## Required work:
Pull out from the material below all lines with "Mehmet".
** Opening Entries provided block **
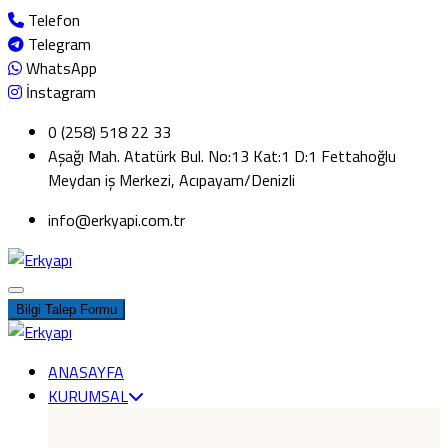
Telefon
Telegram
WhatsApp
İnstagram
0 (258) 518 22 33
Aşağı Mah. Atatürk Bul. No:13 Kat:1 D:1 Fettahoğlu
Meydan iş Merkezi, Acıpayam/Denizli
info@erkyapi.com.tr
Bilgi Talep Formu
ANASAYFA
KURUMSAL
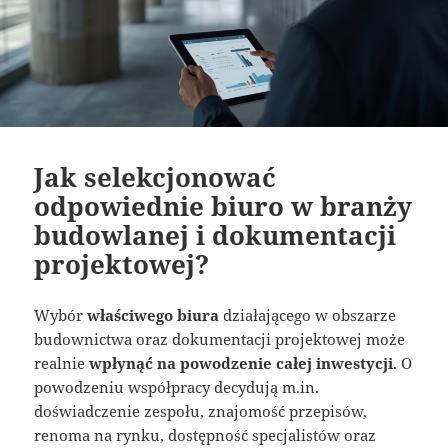
Jak selekcjonować
odpowiednie biuro w branży
budowlanej i dokumentacji
projektowej?
Wybór
właściwego biura
działającego w obszarze
budownictwa oraz dokumentacji projektowej może
realnie
wpłynąć na powodzenie całej inwestycji
. O
powodzeniu współpracy decydują m.in.
doświadczenie zespołu, znajomość przepisów,
renoma na rynku, dostępność specjalistów oraz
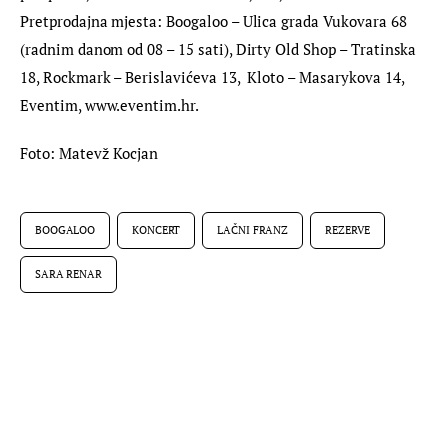
Pretprodajna mjesta: Boogaloo – Ulica grada Vukovara 68 
(radnim danom od 08 – 15 sati), Dirty Old Shop – Tratinska 
18, Rockmark – Berislavićeva 13,  Kloto – Masarykova 14, 
Eventim, www.eventim.hr.
Foto: Matevž Kocjan
BOOGALOO
KONCERT
LAČNI FRANZ
REZERVE
SARA RENAR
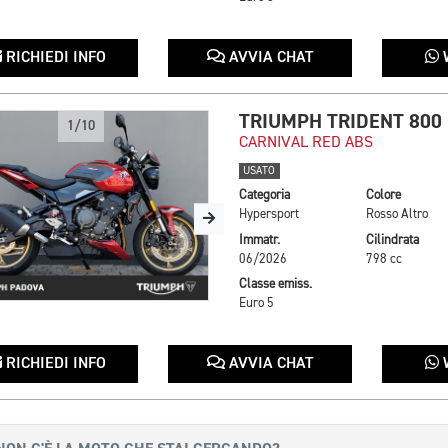
RICHIEDI INFO
AVVIA CHAT
TRIUMPH TRIDENT 800
1/10
CARNIVAL RED ABS
USATO
Categoria
Colore
Hypersport
Rosso Altro
Immatr.
Cilindrata
06/2026
798 cc
Classe emiss.
Euro 5
RICHIEDI INFO
AVVIA CHAT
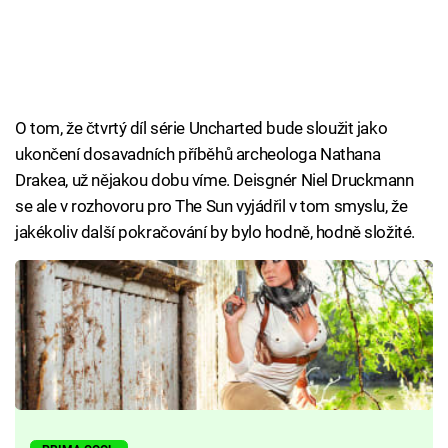
O tom, že čtvrtý díl série Uncharted bude sloužit jako
ukončení dosavadních příběhů archeologa Nathana
Drakea, už nějakou dobu víme. Deisgnér Niel Druckmann
se ale v rozhovoru pro The Sun vyjádřil v tom smyslu, že
jakékoliv další pokračování by bylo hodně, hodně složité.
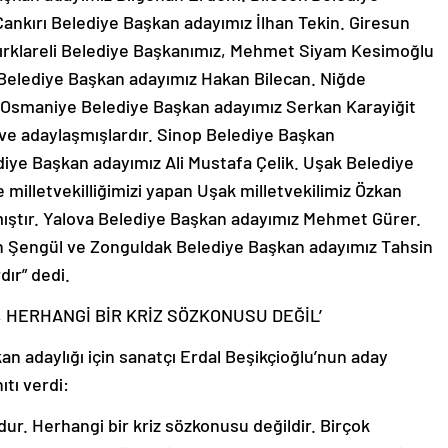
ankırı Belediye Başkan adayımız İlhan Tekin. Giresun
ırklareli Belediye Başkanımız, Mehmet Siyam Kesimoğlu
s Belediye Başkan adayımız Hakan Bilecan. Niğde
 Osmaniye Belediye Başkan adayımız Serkan Karayiğit
r ve adaylaşmışlardır. Sinop Belediye Başkan
iye Başkan adayımız Ali Mustafa Çelik. Uşak Belediye
illetvekilliğimizi yapan Uşak milletvekilimiz Özkan
nmıştır. Yalova Belediye Başkan adayımız Mehmet Gürer.
n Şengül ve Zonguldak Belediye Başkan adayımız Tahsin
ır” dedi.
 HERHANGİ BİR KRİZ SÖZKONUSU DEĞİL’
n adaylığı için sanatçı Erdal Beşikçioğlu’nun aday
ıtı verdi:
dur. Herhangi bir kriz sözkonusu değildir. Birçok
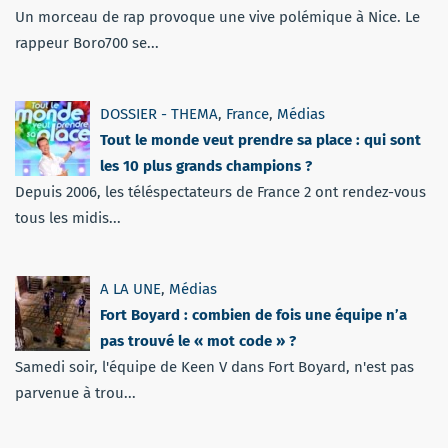
Un morceau de rap provoque une vive polémique à Nice. Le
rappeur Boro700 se...
DOSSIER - THEMA
,
France
,
Médias
Tout le monde veut prendre sa place : qui sont
les 10 plus grands champions ?
Depuis 2006, les téléspectateurs de France 2 ont rendez-vous
tous les midis...
A LA UNE
,
Médias
Fort Boyard : combien de fois une équipe n’a
pas trouvé le « mot code » ?
Samedi soir, l'équipe de Keen V dans Fort Boyard, n'est pas
parvenue à trou...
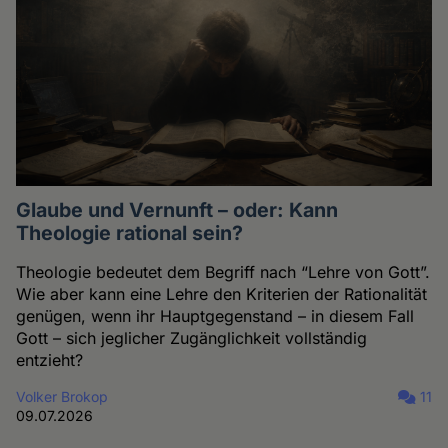
Glaube und Vernunft – oder: Kann
Theologie rational sein?
Theologie bedeutet dem Begriff nach “Lehre von Gott”.
Wie aber kann eine Lehre den Kriterien der Rationalität
genügen, wenn ihr Hauptgegenstand – in diesem Fall
Gott – sich jeglicher Zugänglichkeit vollständig
entzieht?
Volker Brokop
11
09.07.2026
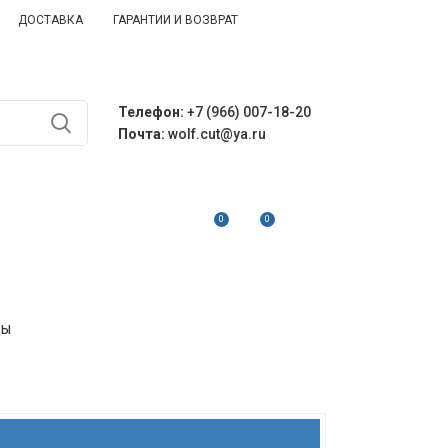
ДОСТАВКА
ГАРАНТИИ И ВОЗВРАТ
Телефон:
+7 (966) 007-18-20
Почта:
wolf.cut@ya.ru
0
0
А
0
РУБ.
ЦЫ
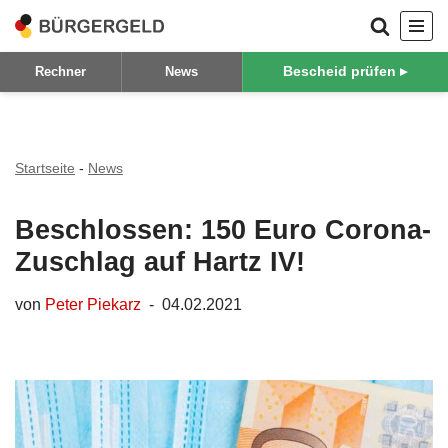
Zum
Bescheid prüfen ▸
Rechner
News
Inhalt
springen
Startseite
-
News
Beschlossen: 150 Euro Corona-
Zuschlag auf Hartz IV!
von
Peter Piekarz
04.02.2021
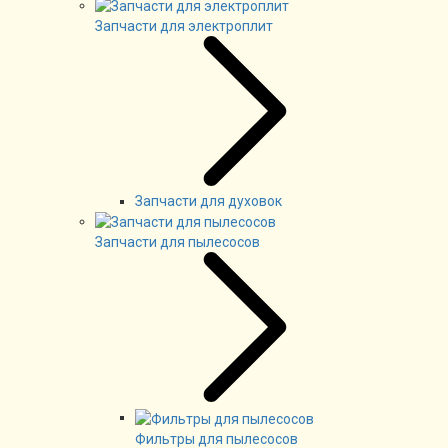
Запчасти для электроплит
Запчасти для духовок
Запчасти для пылесосов
Фильтры для пылесосов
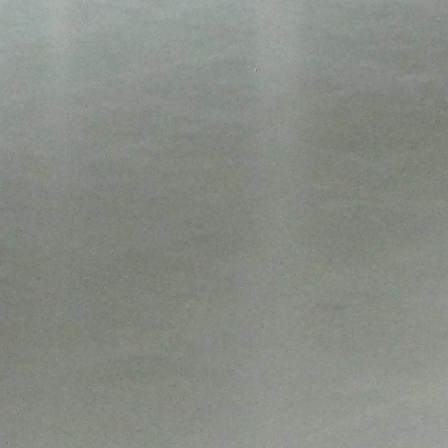
Контакты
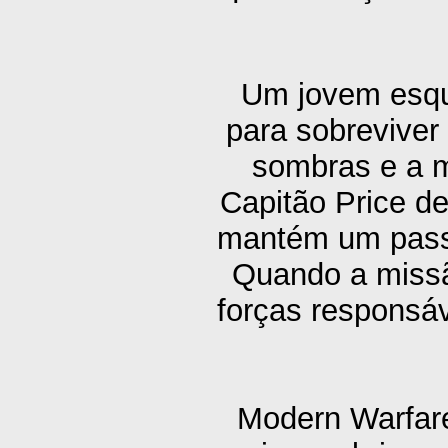
Um jovem esqu
para sobreviver
sombras e a m
Capitão Price d
mantém um passo
Quando a missã
forças responsáv
Modern Warfare®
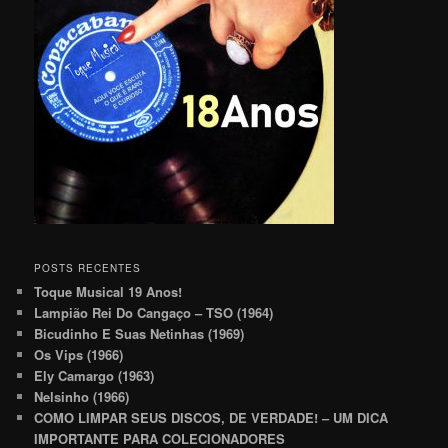
POSTS RECENTES
Toque Musical 19 Anos!
Lampião Rei Do Cangaço – TSO (1964)
Bicudinho E Suas Netinhas (1969)
Os Vips (1966)
Ely Camargo (1963)
Nelsinho (1966)
COMO LIMPAR SEUS DISCOS, DE VERDADE! – UM DICA
IMPORTANTE PARA COLECIONADORES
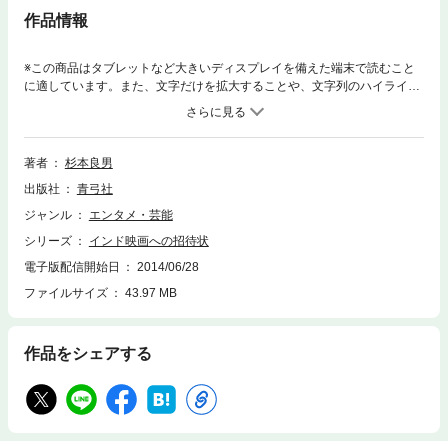
作品情報
※この商品はタブレットなど大きいディスプレイを備えた端末で読むこと
に適しています。また、文字だけを拡大することや、文字列のハイライ
ト、検索、辞書の参照、引用などの機能が使用できません。歌い、踊り、
そしてハッピーエンド。娯楽性・庶民性を徹底的に追求するインド映画の
スタイルはなにから生み出されるのか-。多言語・多文化の伝統と、グロー
バルな政治が交じりあう異種混淆のハイブリット性が映画に与える影響
著者
杉本良男
を、貴重なポスター・写真を多数添えて探るカルチュラル・スタディ。
出版社
青弓社
ジャンル
エンタメ・芸能
シリーズ
インド映画への招待状
電子版配信開始日
2014/06/28
ファイルサイズ
43.97 MB
作品をシェアする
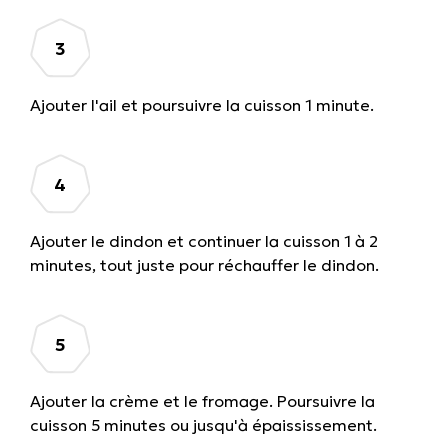
Ajouter l'ail et poursuivre la cuisson 1 minute.
Ajouter le dindon et continuer la cuisson 1 à 2
minutes, tout juste pour réchauffer le dindon.
Ajouter la crème et le fromage. Poursuivre la
cuisson 5 minutes ou jusqu'à épaississement.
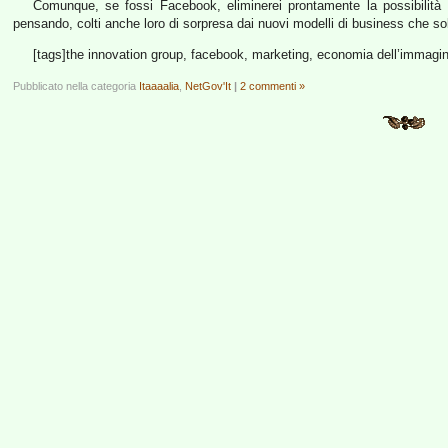
Comunque, se fossi Facebook, eliminerei prontamente la possibilità
pensando, colti anche loro di sorpresa dai nuovi modelli di business che sol
[tags]the innovation group, facebook, marketing, economia dell’immagina
Pubblicato nella categoria
Itaaaalia
,
NetGov'It
|
2 commenti »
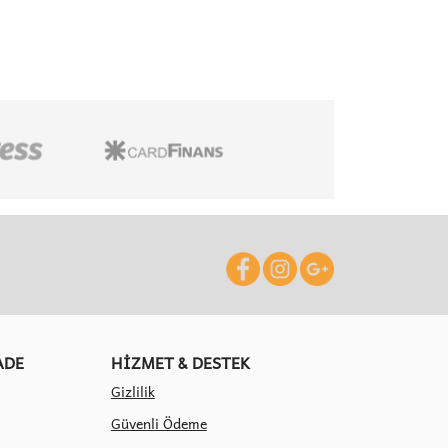
ADE
HİZMET & DESTEK
Gizlilik
Güvenli Ödeme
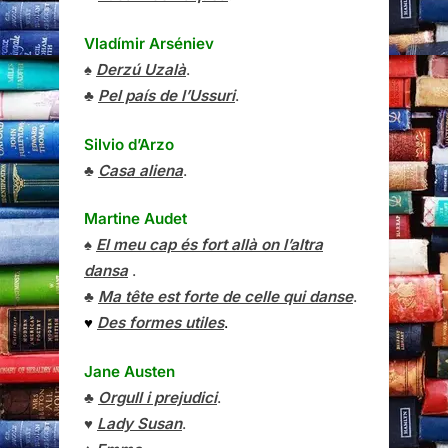
Vladímir Arséniev
♠
Derzú Uzalà
.
♣
Pel país de l’Ussuri
.
Silvio d’Arzo
♣
Casa aliena
.
Martine Audet
♠
El meu cap és fort allà on l’altra
dansa
.
♣
Ma tête est forte de celle qui danse
.
♥
Des formes utiles
.
Jane Austen
♣
Orgull i prejudici
.
♥
Lady Susan
.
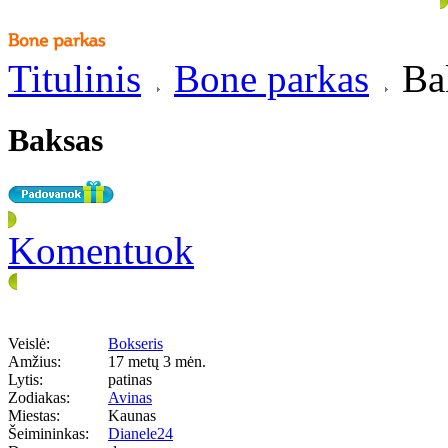
Titulinis
Bone parkas
Ba
Baksas
Komentuok
Veislė:
Bokseris
Amžius:
17 metų 3 mėn.
Lytis:
patinas
Zodiakas:
Avinas
Miestas:
Kaunas
Šeimininkas:
Dianele24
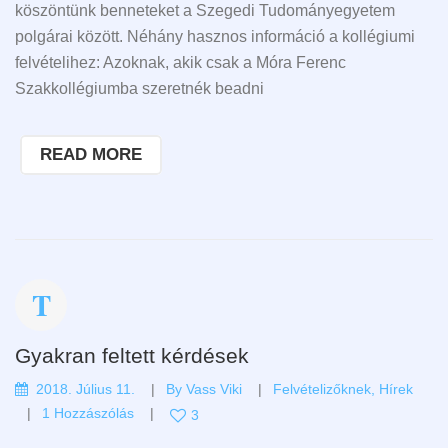
köszöntünk benneteket a Szegedi Tudományegyetem
polgárai között. Néhány hasznos információ a kollégiumi
felvételihez: Azoknak, akik csak a Móra Ferenc
Szakkollégiumba szeretnék beadni
READ MORE
Gyakran feltett kérdések
2018. Július 11.
By
Vass Viki
Felvételizőknek
,
Hírek
1 Hozzászólás
3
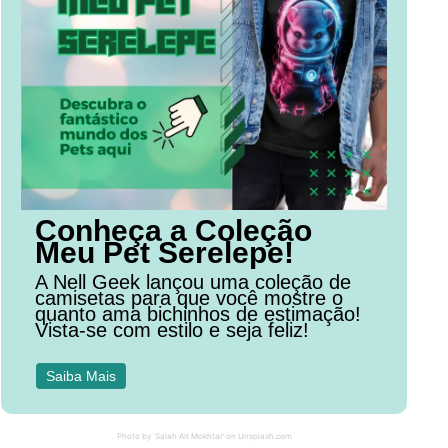
Conheça a Coleção
Meu Pet Serelepe!
A Nell Geek lançou uma coleção de
camisetas para que você mostre o
quanto ama bichinhos de estimação!
Vista-se com estilo e seja feliz!
Saiba Mais
Photo by ‘Salah Ait Mokhtar’ on Unsplash.com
** Closing Entries provided block **
## Written answer:
ırklareli Belediye Başkanımız, Mehmet Siyam Kesimoğlu
nmıştır. Yalova Belediye Başkan adayımız Mehmet Gürer.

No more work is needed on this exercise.